INTERVIEW: Alien Crime Syndicate
Recently Signed V2 Band Interprets Power Pop
By: Alex Steininger
"We're not re-mixing it and we're not re-mastering it," says Alien Crime Syndicate front man Joe Reineke on his band's recent distribution deal with V2 Records. "It's not broke, so we're not fixing it. V2 is re-releasing it the way it is."
The band's latest, XL From Coast To Coast, was originally released in January on ACS drummer Nabil Ayers' The Control Group label. It is a solid collection of poppy, bouncy, guitar-driven modern rock that is strong enough to have the most devoted indie fans loving it, and commercial enough to find its way onto the radio. It is a rare gem in this day and age of whiny indie-rock and over-adrenalized radio rock.
"We spent a year writing and recording this album. That's pretty par for the course," says Reineke on the making of XL From Coast To Coast. "But we spend time on our albums. We don't rush them. It's the luxury of recording at home.
"We recorded this record in my living room and kitchen. We tracked everything in my house. We didn't spend one dime making the record. After it was finished, we took it to a proper studio to mix it. We paid for the mixing and mastering of it, but besides that, we made the record for free at home."
The conversation quickly turns to the band?s signing with V2, and whether or not this was their original intention.
Reineke argues that the hook-laden, commercial sound of the band's well-produced third full-length was a product of the band taking a lot of time to make the record they wanted, rather than the band crafting a record for the radio. "We didn't go into this record trying to get signed,? he insists.
"If you're out begging with a tin cup, they know you're desperate.

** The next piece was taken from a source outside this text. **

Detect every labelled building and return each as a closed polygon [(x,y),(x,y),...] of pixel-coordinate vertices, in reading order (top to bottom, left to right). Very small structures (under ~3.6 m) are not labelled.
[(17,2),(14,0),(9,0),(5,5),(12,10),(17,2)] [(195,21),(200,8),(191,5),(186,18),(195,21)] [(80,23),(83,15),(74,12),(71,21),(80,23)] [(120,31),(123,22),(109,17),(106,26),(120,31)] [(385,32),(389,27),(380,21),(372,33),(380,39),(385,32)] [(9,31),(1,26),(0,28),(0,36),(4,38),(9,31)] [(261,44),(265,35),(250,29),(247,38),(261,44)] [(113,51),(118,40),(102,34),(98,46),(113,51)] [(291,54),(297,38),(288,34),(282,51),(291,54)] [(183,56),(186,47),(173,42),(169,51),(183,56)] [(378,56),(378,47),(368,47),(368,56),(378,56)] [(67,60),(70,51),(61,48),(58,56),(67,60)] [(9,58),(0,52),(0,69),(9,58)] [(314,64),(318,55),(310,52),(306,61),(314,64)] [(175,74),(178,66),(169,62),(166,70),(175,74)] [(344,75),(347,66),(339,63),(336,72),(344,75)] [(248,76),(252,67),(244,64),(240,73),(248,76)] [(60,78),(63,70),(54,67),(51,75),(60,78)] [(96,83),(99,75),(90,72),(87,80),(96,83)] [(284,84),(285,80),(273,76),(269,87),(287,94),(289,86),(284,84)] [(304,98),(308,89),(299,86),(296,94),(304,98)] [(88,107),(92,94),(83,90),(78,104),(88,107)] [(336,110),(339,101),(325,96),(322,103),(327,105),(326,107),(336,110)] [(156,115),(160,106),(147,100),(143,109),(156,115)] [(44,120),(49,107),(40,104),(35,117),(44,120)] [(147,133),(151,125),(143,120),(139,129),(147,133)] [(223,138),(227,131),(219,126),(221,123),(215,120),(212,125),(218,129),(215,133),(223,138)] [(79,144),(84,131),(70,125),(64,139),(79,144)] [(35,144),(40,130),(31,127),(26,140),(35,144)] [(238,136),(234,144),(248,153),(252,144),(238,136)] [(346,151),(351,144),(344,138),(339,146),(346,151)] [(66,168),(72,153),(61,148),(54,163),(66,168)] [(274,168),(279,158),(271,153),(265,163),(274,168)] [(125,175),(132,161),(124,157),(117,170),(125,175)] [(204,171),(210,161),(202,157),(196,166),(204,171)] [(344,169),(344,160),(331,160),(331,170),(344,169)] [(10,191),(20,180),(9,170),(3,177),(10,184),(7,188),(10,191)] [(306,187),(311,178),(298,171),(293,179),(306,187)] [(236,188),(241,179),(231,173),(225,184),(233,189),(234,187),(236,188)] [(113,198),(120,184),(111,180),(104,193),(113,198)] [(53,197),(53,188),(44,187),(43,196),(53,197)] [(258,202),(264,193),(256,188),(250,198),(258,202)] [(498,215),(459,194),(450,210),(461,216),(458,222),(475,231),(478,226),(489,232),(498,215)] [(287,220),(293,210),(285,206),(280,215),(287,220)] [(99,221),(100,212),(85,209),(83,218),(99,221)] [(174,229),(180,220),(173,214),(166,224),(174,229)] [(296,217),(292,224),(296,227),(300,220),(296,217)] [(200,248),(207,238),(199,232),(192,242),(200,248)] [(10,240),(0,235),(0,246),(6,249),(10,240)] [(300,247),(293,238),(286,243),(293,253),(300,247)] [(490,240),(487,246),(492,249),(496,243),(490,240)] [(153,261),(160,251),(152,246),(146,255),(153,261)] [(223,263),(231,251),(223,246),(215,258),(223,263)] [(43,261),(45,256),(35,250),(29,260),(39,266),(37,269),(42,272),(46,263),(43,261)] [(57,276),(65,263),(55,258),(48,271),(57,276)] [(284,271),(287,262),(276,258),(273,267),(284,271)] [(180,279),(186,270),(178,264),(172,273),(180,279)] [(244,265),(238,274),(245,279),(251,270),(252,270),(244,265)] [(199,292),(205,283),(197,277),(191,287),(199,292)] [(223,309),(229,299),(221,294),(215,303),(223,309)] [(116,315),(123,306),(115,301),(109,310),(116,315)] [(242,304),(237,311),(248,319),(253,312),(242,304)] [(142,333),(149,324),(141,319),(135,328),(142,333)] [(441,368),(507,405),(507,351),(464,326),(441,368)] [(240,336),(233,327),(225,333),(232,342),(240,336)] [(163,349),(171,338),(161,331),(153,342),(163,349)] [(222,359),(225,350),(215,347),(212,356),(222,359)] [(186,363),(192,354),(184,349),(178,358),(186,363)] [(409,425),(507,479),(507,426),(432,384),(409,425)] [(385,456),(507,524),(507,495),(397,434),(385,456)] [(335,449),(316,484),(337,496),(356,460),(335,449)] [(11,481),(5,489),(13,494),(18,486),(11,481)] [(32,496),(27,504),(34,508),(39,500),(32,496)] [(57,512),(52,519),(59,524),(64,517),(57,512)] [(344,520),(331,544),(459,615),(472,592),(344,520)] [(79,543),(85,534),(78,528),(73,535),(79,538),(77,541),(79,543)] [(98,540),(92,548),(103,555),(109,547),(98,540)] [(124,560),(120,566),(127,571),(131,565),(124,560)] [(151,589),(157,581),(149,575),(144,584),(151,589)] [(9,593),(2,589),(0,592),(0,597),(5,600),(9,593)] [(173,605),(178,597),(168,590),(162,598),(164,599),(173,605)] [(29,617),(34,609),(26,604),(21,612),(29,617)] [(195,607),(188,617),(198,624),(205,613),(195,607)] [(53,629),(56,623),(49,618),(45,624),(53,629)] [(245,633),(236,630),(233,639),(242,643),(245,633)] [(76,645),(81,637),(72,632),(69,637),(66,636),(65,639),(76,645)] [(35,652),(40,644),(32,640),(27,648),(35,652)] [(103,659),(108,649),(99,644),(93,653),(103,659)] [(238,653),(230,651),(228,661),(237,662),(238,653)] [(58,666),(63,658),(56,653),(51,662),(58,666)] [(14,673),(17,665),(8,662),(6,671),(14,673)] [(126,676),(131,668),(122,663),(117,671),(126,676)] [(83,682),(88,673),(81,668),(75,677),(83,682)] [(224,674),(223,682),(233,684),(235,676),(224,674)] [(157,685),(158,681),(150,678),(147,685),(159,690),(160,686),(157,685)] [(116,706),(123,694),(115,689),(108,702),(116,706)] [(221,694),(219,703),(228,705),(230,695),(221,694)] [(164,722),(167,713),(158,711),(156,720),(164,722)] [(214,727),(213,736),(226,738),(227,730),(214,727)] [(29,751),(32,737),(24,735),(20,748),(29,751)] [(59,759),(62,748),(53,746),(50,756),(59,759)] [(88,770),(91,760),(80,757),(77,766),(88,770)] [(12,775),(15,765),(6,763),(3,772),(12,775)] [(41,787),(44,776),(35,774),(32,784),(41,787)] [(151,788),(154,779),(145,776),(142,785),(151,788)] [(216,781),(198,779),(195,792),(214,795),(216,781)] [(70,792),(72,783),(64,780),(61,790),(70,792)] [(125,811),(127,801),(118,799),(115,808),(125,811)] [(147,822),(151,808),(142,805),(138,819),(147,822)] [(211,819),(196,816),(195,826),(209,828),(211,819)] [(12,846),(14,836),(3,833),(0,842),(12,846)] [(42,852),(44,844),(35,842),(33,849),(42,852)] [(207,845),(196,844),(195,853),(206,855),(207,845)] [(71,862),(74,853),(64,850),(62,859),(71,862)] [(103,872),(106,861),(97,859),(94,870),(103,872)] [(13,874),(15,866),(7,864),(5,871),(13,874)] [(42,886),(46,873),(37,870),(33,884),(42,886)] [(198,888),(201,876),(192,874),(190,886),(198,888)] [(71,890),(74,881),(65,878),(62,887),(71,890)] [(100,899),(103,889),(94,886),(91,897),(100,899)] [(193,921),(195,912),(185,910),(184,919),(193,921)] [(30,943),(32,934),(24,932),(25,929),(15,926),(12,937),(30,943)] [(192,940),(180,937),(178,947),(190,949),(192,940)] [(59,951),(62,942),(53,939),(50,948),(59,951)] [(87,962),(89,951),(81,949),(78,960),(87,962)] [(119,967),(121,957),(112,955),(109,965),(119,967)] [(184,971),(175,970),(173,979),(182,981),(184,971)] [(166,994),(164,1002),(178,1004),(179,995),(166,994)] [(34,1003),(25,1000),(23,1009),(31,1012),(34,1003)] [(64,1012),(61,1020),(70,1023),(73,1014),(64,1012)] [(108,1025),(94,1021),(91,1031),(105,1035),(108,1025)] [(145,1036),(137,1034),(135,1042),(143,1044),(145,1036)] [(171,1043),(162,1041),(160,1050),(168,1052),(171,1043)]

It's like saying you're going to go out and get laid. You never get laid," he says with a chuckle. "To be honest, it happened so fast. We weren't on the street with a tin can. We weren't looking for a record contract. Everyone already passed on us, so we didn't want [a major label contract]."
Then they got signed.
In an unusual move, The Control Group's January release of XL From Coast To Coast will not be pulled from shelves; it will remain in stores until all pressed copies are sold out. All the while V2 will begin releasing their version of the record (same record, same artwork, different logo) to retail.
"We care about the music, not the label. Both the V2 and Control Group releases will be on the shelves," Reineke says.
V2 will also be releasing the record worldwide, with the European version including a bonus song.
"For the European release of XL From Coast To Coast, we covered 'Don't Go Breaking My Heart,'" laughs Reineke.
We continue to talk about the band signing to V2 and what V2 will pick up and run with.
"V2 is just starting the machine," Reineke points out. "We've already been going strong, doing what we always do. We're the same band we were yesterday. People are congratulating us ? why? We're the same! We're still touring in a van."
Alien Crime Syndicate's current single, "Ozzy", the new album?s opening track, has just recently been added to regular rotation at Seattle's prominent modern rock station KNDD, with more stations to add it in the near future. "Break the Record? is currently slated to be the follow-up single. Besides a new record, Alien Crime Syndicate has started a Seattle recording studio called Orbit Audio (check out www.orbitaudiorocks.com) for more information).
All indications are that a well-deserving band is about to get its shot at the big time. At least Reineke is hopeful of such a break: "I think we're going to end our 11-game losing streak and win one for once."